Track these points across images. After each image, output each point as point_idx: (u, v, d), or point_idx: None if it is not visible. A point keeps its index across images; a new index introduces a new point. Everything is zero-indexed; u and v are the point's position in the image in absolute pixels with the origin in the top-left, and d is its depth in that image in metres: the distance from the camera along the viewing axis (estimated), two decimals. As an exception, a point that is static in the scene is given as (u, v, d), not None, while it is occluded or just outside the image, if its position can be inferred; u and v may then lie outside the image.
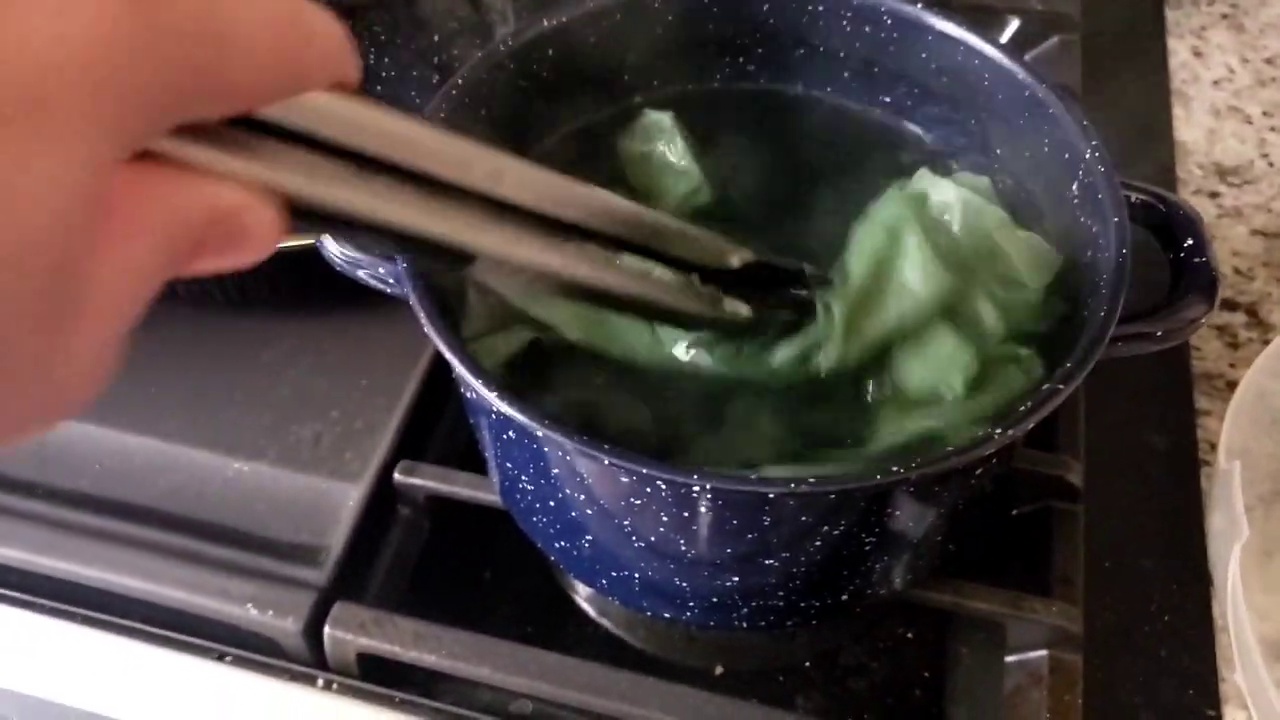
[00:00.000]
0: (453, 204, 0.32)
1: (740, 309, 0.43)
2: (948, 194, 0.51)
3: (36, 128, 0.18)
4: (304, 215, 0.27)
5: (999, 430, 0.38)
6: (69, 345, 0.21)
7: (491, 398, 0.39)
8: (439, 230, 0.31)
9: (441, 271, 0.34)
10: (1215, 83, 0.82)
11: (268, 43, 0.23)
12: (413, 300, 0.42)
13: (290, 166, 0.26)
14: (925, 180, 0.52)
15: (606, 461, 0.37)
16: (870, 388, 0.46)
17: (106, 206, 0.21)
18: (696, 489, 0.38)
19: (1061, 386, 0.39)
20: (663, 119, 0.54)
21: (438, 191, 0.31)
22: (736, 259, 0.43)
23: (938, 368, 0.45)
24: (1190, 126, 0.78)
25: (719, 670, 0.56)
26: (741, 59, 0.58)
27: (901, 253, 0.47)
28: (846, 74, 0.57)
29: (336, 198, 0.28)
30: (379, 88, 0.63)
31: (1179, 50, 0.84)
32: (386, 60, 0.64)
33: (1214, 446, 0.62)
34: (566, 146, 0.56)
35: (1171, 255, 0.48)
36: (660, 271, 0.40)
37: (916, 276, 0.46)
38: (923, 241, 0.46)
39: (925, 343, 0.45)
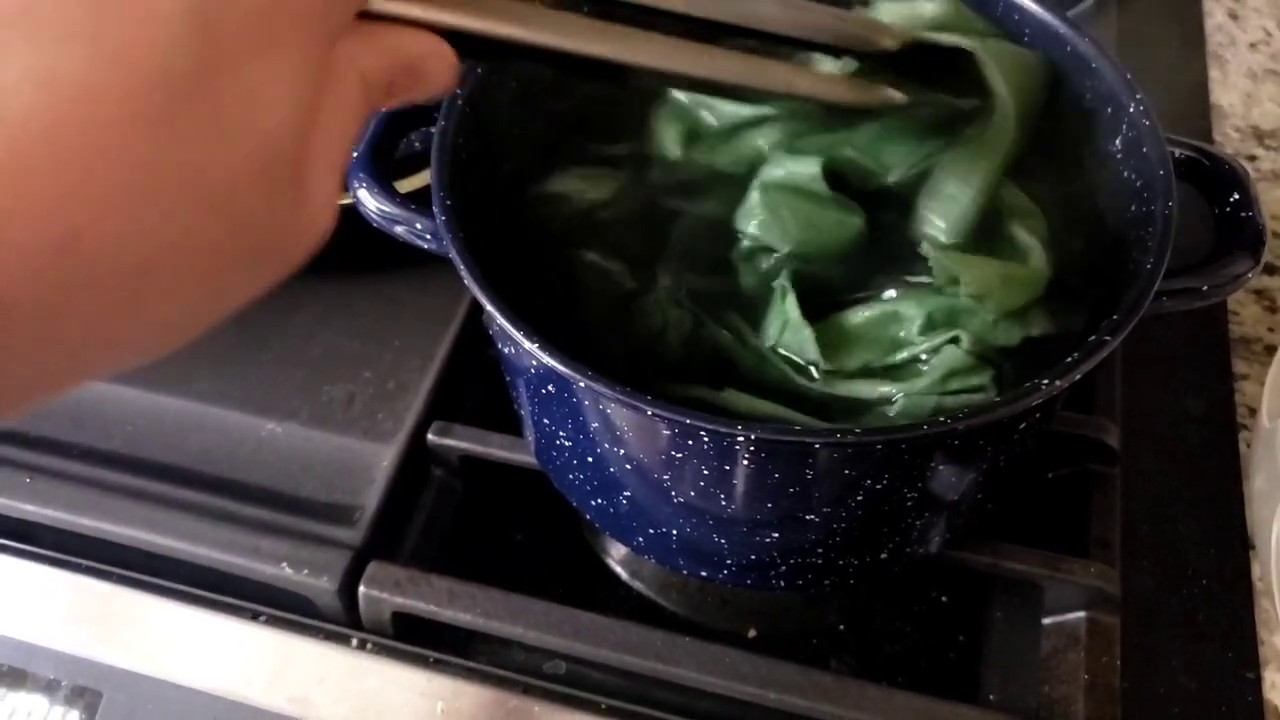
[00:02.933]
0: (601, 24, 0.36)
1: (894, 95, 0.46)
2: None
3: (267, 58, 0.24)
4: (478, 49, 0.32)
5: (1046, 380, 0.38)
6: (307, 200, 0.27)
7: (533, 349, 0.38)
8: (597, 50, 0.35)
9: (603, 85, 0.39)
10: (1252, 45, 0.80)
11: None
12: (452, 254, 0.42)
13: (462, 6, 0.31)
14: None
15: (649, 412, 0.37)
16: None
17: (322, 84, 0.26)
18: (740, 439, 0.38)
19: (1109, 338, 0.39)
20: None
21: (590, 13, 0.36)
22: (890, 40, 0.45)
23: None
24: (1227, 89, 0.77)
25: (752, 633, 0.56)
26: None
27: None
28: (883, 31, 0.56)
29: (507, 31, 0.33)
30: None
31: (1215, 12, 0.83)
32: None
33: (1252, 411, 0.61)
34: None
35: (1216, 210, 0.47)
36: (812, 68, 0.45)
37: None
38: None
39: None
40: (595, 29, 0.35)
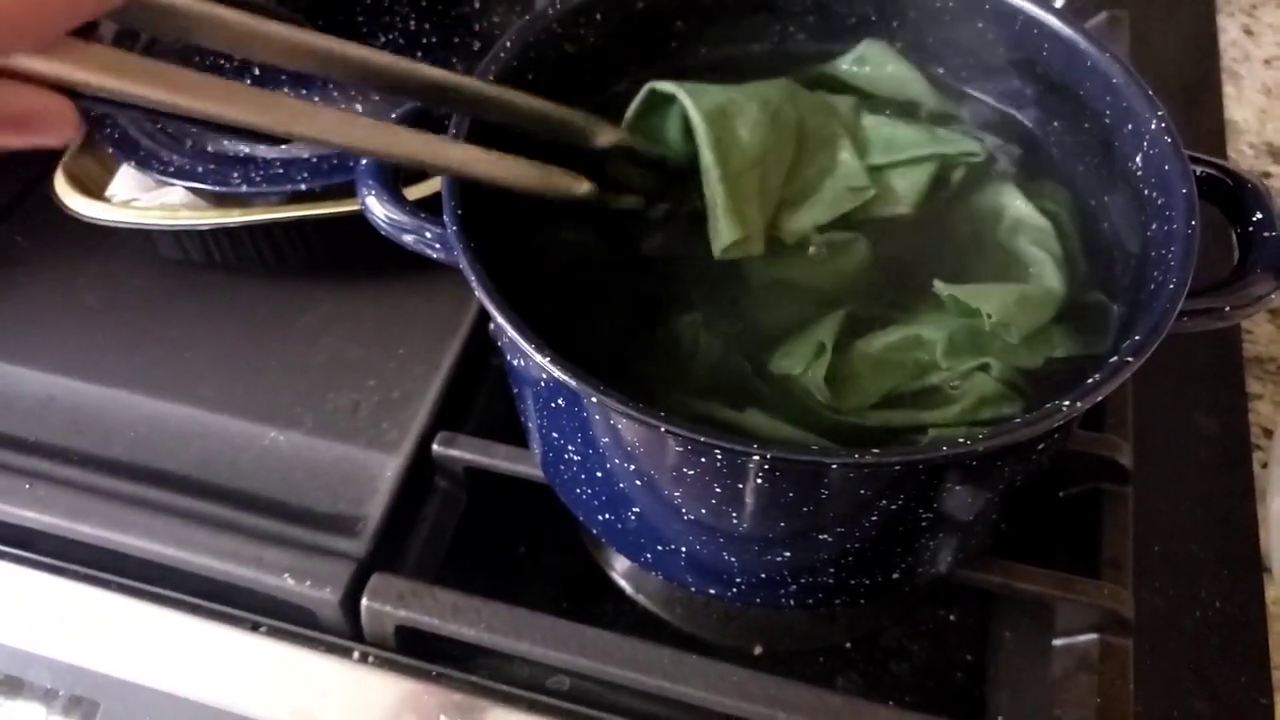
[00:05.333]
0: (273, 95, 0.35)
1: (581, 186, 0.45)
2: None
3: None
4: (107, 100, 0.32)
5: (1067, 402, 0.37)
6: None
7: (545, 363, 0.38)
8: (262, 121, 0.35)
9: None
10: (1267, 61, 0.80)
11: None
12: (463, 264, 0.41)
13: (86, 64, 0.31)
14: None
15: (662, 430, 0.36)
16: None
17: None
18: (755, 459, 0.37)
19: (1131, 359, 0.38)
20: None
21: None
22: (604, 139, 0.46)
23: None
24: (1241, 105, 0.77)
25: (758, 650, 0.55)
26: (792, 27, 0.57)
27: None
28: (900, 44, 0.55)
29: (131, 90, 0.32)
30: (419, 54, 0.62)
31: (1229, 28, 0.82)
32: (427, 26, 0.63)
33: (1266, 431, 0.60)
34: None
35: (1238, 230, 0.46)
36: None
37: None
38: None
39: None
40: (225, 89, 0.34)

## TASK INSTRUCTIONS
Write out exactly the lines of the material above, starting with the first and finishing with the line that contains "39: (925, 343, 0.45)", without pictures.

## ANSWER TO THIS TASK
Track these points across images. After each image, output each point as point_idx: (u, v, d), or point_idx: None if it is not visible. A point keeps its index across images; a new index introduces a new point. Everything is zero-indexed; u and v are the point's position in the image in absolute pixels with the origin in the top-left, and d is its depth in that image in metres: the distance from the camera along the viewing axis (estimated), two decimals. As an exception, a point that is static in the scene is given as (u, v, d), not None, while it is occluded or just outside the image, if its position can be inferred; u and v may then lie outside the image.
[00:00.000]
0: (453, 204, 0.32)
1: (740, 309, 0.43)
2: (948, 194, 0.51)
3: (36, 128, 0.18)
4: (304, 215, 0.27)
5: (999, 430, 0.38)
6: (69, 345, 0.21)
7: (491, 398, 0.39)
8: (439, 230, 0.31)
9: (441, 271, 0.34)
10: (1215, 83, 0.82)
11: (268, 43, 0.23)
12: (413, 300, 0.42)
13: (290, 166, 0.26)
14: (925, 180, 0.52)
15: (606, 461, 0.37)
16: (870, 388, 0.46)
17: (106, 206, 0.21)
18: (696, 489, 0.38)
19: (1061, 386, 0.39)
20: (663, 119, 0.54)
21: (438, 191, 0.31)
22: (736, 259, 0.43)
23: (938, 368, 0.45)
24: (1190, 126, 0.78)
25: (719, 670, 0.56)
26: (741, 59, 0.58)
27: (901, 253, 0.47)
28: (846, 74, 0.57)
29: (336, 198, 0.28)
30: (379, 88, 0.63)
31: (1179, 50, 0.84)
32: (386, 60, 0.64)
33: (1214, 446, 0.62)
34: (566, 146, 0.56)
35: (1171, 255, 0.48)
36: (660, 271, 0.40)
37: (916, 276, 0.46)
38: (923, 241, 0.46)
39: (925, 343, 0.45)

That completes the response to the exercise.